Job market failing qualified middle-aged women: Study

Tuesday 08th December 2015 16:43 EST
 

Ageing is taking a toll on women, especially in the job market, if figures from the Office for National Statistics (ONS) are anything to go by.

Last year, there were 162,000 unemployed women over 50 – a 45% increase since 2010. This was the highest number since the ONS began collecting such data in 1992.

A growing number of highly qualified, professional women in their forties and fifties are struggling to get foothold in the job market. Take for instance the case of Belinda Aaron. She is 47. She was a business development executive in Manchester. She left her job in 2014 after some issues related to bullying and harassment by a colleague. She has 25 years of experience. But today she is jobless. In the last one year, Belinda Aaron has had 70 of her job applications rejected.

“I just thought that having always found work easily, I would simply get another job. It wasn't naivety. It was a view based on my previous experience,” she says.

The worst is today she is not wanted even for below par jobs. She even applied for a job with a salary less than a third of what she had drawn earlier – but there also she was unsuccessful. The HR informed her that there were over 169 applications for the post and she was unsuccessful this time.

Many take career breaks to look after children or elderly parents, but after that to get a foot in the employment door is difficult. The bitter colloquial term is “finished at 50”.

“There's a real need for an adult apprenticeship initiative or some form of adult intern programme. There's so much that could be done for women in my situation – even just an area at the job centre dedicated to middle-aged professionals. We could help each other with training on software packages or exchange contacts,” says Belinda.
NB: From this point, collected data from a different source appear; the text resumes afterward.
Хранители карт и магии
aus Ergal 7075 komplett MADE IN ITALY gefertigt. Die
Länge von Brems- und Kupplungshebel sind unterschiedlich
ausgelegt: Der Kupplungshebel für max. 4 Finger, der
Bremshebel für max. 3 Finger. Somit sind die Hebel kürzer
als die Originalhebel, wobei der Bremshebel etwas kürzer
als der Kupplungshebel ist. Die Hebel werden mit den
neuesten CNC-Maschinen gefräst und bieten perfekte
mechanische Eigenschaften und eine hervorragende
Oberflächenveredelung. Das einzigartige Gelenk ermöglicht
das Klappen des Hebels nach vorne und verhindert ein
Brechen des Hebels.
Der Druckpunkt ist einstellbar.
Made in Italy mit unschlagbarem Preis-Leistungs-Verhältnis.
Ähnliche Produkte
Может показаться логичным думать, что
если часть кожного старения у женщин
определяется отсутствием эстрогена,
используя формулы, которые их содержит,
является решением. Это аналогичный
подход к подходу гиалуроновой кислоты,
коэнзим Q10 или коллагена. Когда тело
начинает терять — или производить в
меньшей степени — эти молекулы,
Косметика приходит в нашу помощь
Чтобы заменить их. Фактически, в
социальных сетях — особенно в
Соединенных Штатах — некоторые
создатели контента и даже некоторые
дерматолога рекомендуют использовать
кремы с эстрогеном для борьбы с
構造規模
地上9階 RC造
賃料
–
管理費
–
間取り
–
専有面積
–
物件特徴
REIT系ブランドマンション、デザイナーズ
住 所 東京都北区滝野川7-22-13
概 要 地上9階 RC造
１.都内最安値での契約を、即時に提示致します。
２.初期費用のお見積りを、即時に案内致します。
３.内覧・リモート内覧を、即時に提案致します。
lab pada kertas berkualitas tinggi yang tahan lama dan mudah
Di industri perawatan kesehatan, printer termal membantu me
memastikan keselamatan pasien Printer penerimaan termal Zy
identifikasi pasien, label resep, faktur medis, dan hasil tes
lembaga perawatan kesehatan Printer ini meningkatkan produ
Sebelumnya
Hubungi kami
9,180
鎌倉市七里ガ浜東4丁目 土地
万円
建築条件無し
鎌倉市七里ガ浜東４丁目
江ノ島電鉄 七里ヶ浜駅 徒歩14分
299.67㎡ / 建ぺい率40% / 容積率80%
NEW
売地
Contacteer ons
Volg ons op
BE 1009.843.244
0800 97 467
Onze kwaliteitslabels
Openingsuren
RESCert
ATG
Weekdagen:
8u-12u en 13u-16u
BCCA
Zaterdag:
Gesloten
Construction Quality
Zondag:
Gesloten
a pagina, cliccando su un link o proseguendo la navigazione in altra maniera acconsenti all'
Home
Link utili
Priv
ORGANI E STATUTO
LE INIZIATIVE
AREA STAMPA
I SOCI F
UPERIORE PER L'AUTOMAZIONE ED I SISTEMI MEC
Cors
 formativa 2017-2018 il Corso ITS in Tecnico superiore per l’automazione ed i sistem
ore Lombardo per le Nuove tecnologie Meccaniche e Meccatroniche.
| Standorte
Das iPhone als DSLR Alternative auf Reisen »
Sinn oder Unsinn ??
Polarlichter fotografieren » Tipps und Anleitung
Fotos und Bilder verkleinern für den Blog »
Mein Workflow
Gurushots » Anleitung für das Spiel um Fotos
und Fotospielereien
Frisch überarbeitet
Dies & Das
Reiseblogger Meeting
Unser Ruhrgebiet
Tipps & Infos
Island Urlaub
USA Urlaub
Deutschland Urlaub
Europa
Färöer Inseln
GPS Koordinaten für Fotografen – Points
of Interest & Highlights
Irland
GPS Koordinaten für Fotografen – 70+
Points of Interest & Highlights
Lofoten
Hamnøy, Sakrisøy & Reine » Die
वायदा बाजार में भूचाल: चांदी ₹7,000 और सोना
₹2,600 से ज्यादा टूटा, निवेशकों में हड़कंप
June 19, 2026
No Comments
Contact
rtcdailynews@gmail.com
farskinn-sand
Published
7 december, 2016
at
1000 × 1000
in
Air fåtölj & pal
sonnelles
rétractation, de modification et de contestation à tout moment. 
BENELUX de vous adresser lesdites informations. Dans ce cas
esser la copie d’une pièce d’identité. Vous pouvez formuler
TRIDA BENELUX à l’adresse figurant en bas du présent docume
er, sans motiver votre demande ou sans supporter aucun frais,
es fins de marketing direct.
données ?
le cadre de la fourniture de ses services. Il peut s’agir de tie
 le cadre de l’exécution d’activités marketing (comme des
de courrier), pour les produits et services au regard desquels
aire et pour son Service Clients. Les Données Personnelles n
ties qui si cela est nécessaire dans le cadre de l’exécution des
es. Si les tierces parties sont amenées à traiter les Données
Women have to be savvy about getting noticed, be it through social media, blogs or being visible at networking events. “One lady I know was made redundant from a bank. So she became almost a social media master and built up her profile by writing a number of thought-leadership pieces, blogs and comments, to the extent where her content was so well respected she ended up getting offered roles as a consequence of her articles,” says Michael Barrington, chief executive of recruitment firm Barrington Hibbert Associates.